# Outlook 2007 not receiving email



## SquidLord (Jul 23, 2009)

So I'm not sure if this thread belongs here exactly since it's a culmination of 3 aspects. You'll see. I apologize in advance if it's in the wrong spot.

So my dad got an Android device. He likes it, but the email...well. The phone refused to let me setup his email accounts. So I made him a gmail account and let that account check his 3 email accounts. Then setup the phone with this new gmail account.

Now the phone gets email from all 3 accounts. Starting today, only gmail is getting all his email. All my test messages arrive in the gmail inbox and not the outlook inbox. Upon removing the account from the gmail, outlook receives my test message.

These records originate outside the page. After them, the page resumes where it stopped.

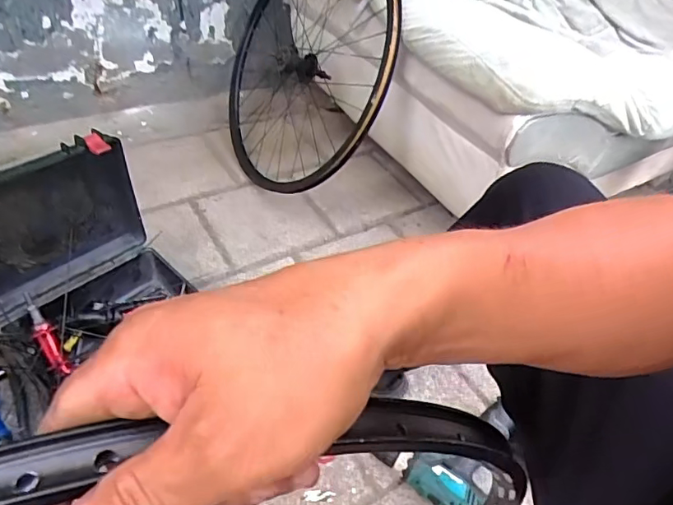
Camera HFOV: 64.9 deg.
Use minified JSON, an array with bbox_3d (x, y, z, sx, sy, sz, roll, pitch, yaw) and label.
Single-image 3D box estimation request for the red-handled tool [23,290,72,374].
[{"bbox_3d":[-0.437,0.121,0.794,0.023,0.021,0.136,-26,79,-30],"label":"red-handled tool"}]

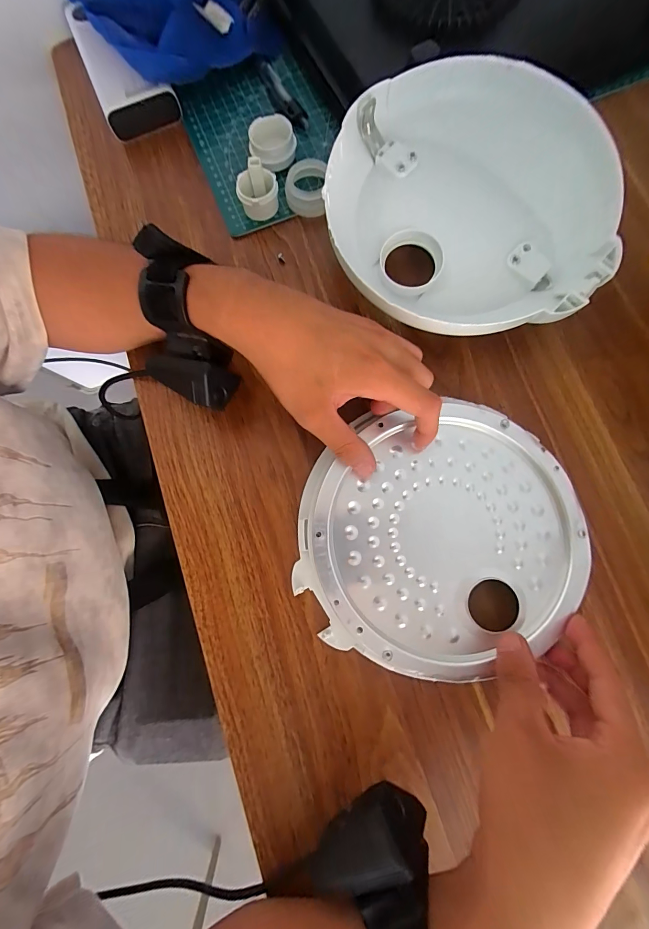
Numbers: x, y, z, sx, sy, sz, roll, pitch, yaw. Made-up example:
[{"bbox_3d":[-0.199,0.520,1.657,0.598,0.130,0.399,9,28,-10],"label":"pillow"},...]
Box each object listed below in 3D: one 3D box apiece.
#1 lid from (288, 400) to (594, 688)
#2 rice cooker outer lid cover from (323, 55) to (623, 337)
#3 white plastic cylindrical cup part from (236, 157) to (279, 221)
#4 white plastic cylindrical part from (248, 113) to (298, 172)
[{"bbox_3d":[0.079,0.049,0.258,0.186,0.023,0.178,0,80,1],"label":"lid"},{"bbox_3d":[0.108,-0.193,0.284,0.202,0.060,0.200,-5,80,0],"label":"rice cooker outer lid cover"},{"bbox_3d":[-0.057,-0.231,0.310,0.034,0.035,0.029,-10,80,-1],"label":"white plastic cylindrical cup part"},{"bbox_3d":[-0.045,-0.280,0.320,0.040,0.025,0.038,0,80,1],"label":"white plastic cylindrical part"}]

I have setup gmail to leave a copy of the email on the server for other clients. They're all POP3, by the way.


----------



## Corday (Mar 3, 2010)

What happens if you make Outlook the default program?


----------



## SquidLord (Jul 23, 2009)

Are you referring to "default program in Windows"? If so Outlook is the default program. Gmail is only being used as a web interface and is just meant to pass mail to the Android phone.


----------



## Corday (Mar 3, 2010)

Yes, that's what I meant. Is there a possibility Outlook sees GMail as spam? There seems to be some filter present as that's the only thing I can see based on the unusual behavior. GMail is compatible with POP3 so messages left on the server should be available to any device as long as passwords are entered.


----------



## SquidLord (Jul 23, 2009)

Corday said:


> Is there a possibility Outlook sees GMail as spam?

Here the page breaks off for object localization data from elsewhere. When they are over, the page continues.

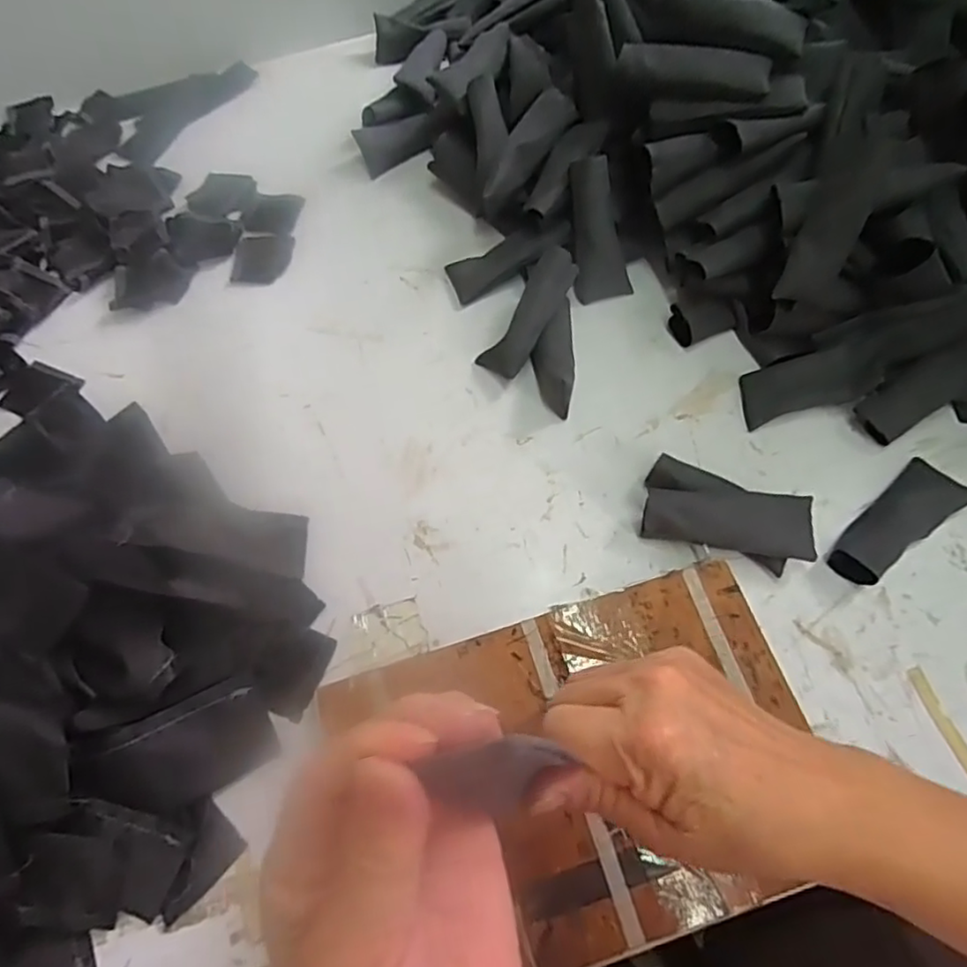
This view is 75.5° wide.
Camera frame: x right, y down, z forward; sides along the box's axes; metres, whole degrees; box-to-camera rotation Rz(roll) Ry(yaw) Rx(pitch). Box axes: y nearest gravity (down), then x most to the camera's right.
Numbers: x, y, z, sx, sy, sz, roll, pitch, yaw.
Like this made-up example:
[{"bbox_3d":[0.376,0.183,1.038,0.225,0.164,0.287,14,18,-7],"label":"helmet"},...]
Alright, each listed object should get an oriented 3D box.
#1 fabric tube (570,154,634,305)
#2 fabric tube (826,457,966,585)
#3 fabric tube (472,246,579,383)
[{"bbox_3d":[0.090,-0.199,0.495,0.041,0.105,0.017,-14,23,-3],"label":"fabric tube"},{"bbox_3d":[0.269,0.022,0.406,0.105,0.023,0.039,-34,68,-11],"label":"fabric tube"},{"bbox_3d":[0.036,-0.131,0.483,0.037,0.030,0.104,32,97,17],"label":"fabric tube"}]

I'm not so sure that's the case. The 3 accounts he has are set up in Outlook and GMail. I think you think that the 3 accounts are setup in GMail and then Outlook is set up to read from GMail.

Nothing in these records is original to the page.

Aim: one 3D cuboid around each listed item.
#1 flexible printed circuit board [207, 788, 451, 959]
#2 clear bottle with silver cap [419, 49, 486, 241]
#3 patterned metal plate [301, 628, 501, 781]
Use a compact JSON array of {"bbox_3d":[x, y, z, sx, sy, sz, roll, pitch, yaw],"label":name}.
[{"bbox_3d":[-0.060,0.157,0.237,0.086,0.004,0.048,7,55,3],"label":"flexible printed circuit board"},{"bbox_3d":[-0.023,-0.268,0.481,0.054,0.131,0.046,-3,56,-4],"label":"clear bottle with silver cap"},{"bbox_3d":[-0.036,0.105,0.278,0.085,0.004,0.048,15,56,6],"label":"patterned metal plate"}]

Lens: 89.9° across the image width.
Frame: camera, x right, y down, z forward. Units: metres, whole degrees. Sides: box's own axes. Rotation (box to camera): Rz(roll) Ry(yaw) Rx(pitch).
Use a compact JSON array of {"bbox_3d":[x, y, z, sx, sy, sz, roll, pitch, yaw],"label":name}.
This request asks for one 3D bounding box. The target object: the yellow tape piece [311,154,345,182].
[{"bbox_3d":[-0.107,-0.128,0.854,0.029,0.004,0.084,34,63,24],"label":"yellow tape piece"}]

At first I had set Outlook to leave a copy on the server, but it ended up not resolving much. So I setup both GMail and Outlook to leave a copy on the server. I did this the day I posted and haven't checked on it since.

I'm wondering, would IMAP be an option? That'd be the last thing I'd like to do since one of the accounts is a business owned email-server and have only ever mentioned POP to me when I was getting the server info for Outlook.


----------



## Corday (Mar 3, 2010)

I don't think IMAP would make a difference. Have you checked yet to see if mail is left on server?


----------



## SquidLord (Jul 23, 2009)

I'm not sure how to check this. My first instinct is to check the web interface of the emails. IE: the bellsouth and roadrunner web interfaces. The third is a bit harder, but I'm sure I can call up the guys in Arizona about it [the work server's location].


----------